The “quality” idea comes from Search Engine Land, a publication which embraces Web search and search engine optimization. That orientation is okay with me, but it has very little to do with relevance. There is that annoying precision calculation. Plus, there is the equally annoying recall calculation. Some die hards actually create a statistically valid sample and attempt to determine if results from queries delivered the information the person running the query expected. There are library schools and researchers who worry about these silly methods. Not so much with the SEO crowd.

Back to the argument in the capitalist tool. I highlighted this passage:

users have always had the ability to report offensive auto complete suggestions, but now, Google has made the process more visible and immediate. In an even bigger push, Google has employed more than 10,000 independent contractors to serve as “quality raters,” responsible for identifying and flagging inaccurate and offensive material including fake news, for various search queries.

Ah, Google’s quality scores determined by Google’s smart software and its well crafted algorithms are no longer enough? Well, that’s a surprise. I thought the fake news, the mismatched ads, and the relaxation of queries to make that ad inventory shrink more rapidly were not much of an issue. Well, there is that push back from outfits like AT&T, but what’s a few cancelled ads from a minnow like AT&T.

▶ **Written instruction 1**
Rewrite the text on Google search quality from "Back to the" up to and including "minnow like AT&T.", with "contractors" replaced by "freelancers".
The entries have no connection to the text on Google search quality.

▶ **Stored rows**
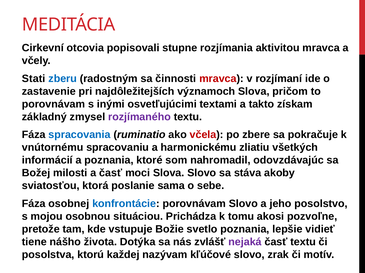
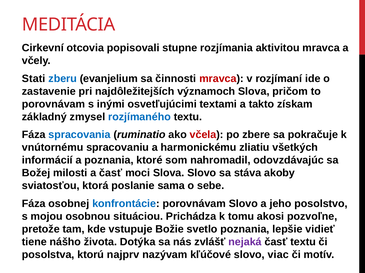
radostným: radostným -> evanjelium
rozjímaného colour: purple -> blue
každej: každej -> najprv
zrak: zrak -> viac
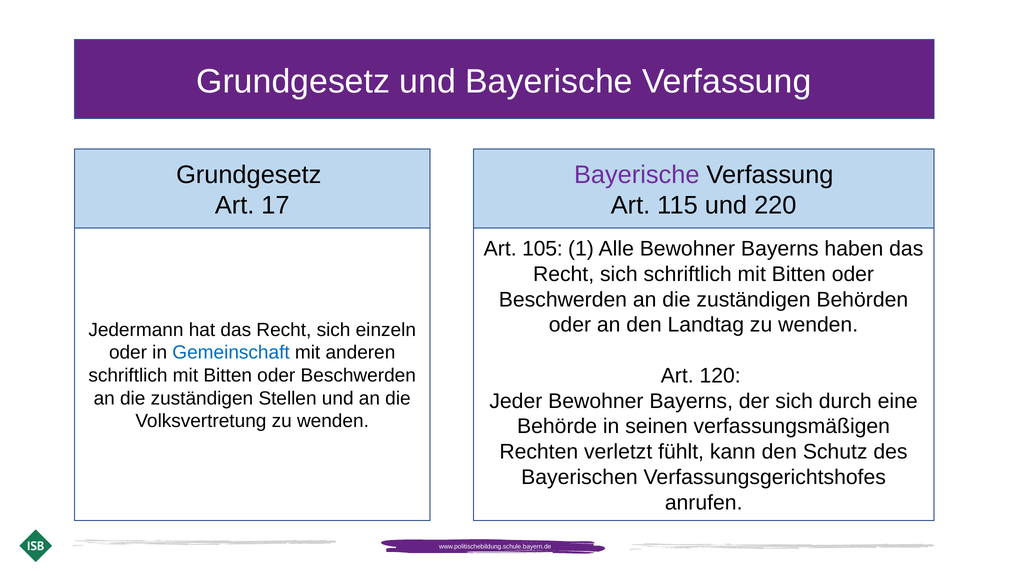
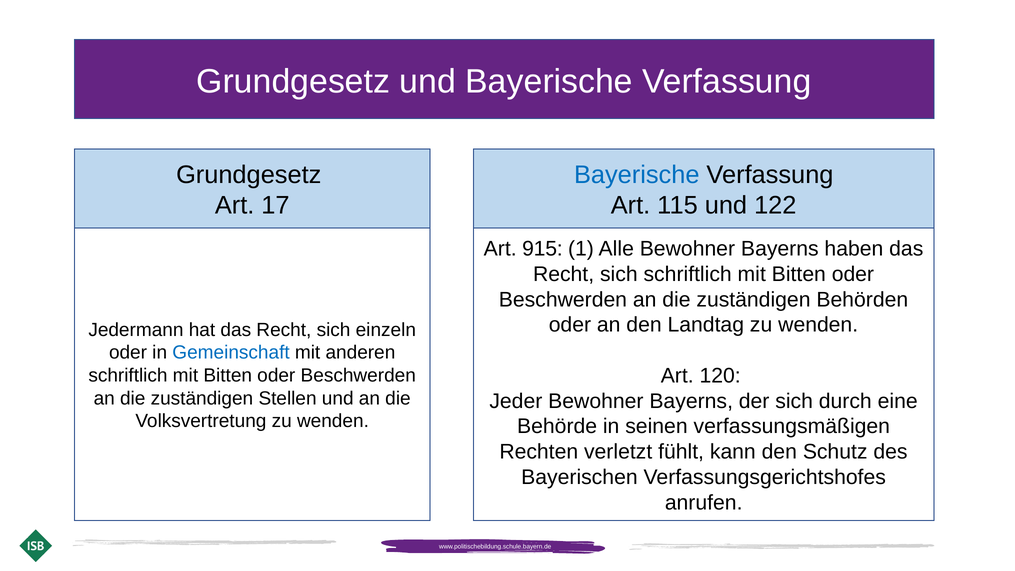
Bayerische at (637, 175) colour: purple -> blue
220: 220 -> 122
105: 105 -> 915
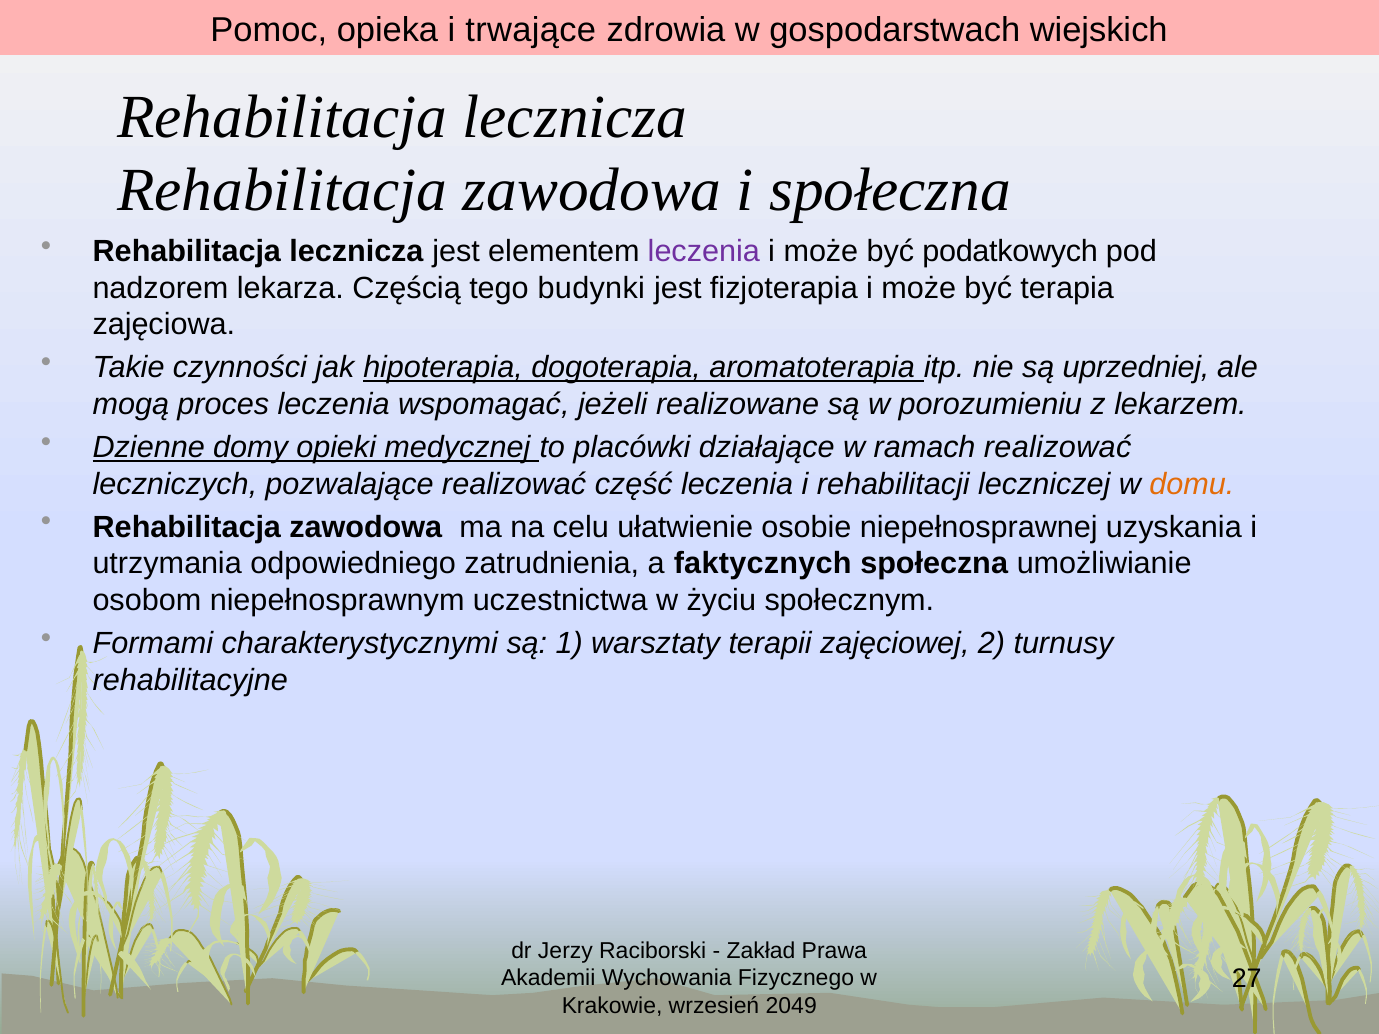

▶ **Written instruction 2**
Please output every line of the entries above with no changes, leaving the pictures out of your answer.

▶ **Exercise solution 1**
Back to the argument in the capitalist tool. I highlighted this passage:

users have always had the ability to report offensive auto complete suggestions, but now, Google has made the process more visible and immediate. In an even bigger push, Google has employed more than 10,000 independent freelancers to serve as “quality raters,” responsible for identifying and flagging inaccurate and offensive material including fake news, for various search queries.

Ah, Google’s quality scores determined by Google’s smart software and its well crafted algorithms are no longer enough? Well, that’s a surprise. I thought the fake news, the mismatched ads, and the relaxation of queries to make that ad inventory shrink more rapidly were not much of an issue. Well, there is that push back from outfits like AT&T, but what’s a few cancelled ads from a minnow like AT&T.

▶ **Exercise solution 2**
radostným: radostným -> evanjelium
rozjímaného colour: purple -> blue
každej: každej -> najprv
zrak: zrak -> viac
Bayerische at (637, 175) colour: purple -> blue
220: 220 -> 122
105: 105 -> 915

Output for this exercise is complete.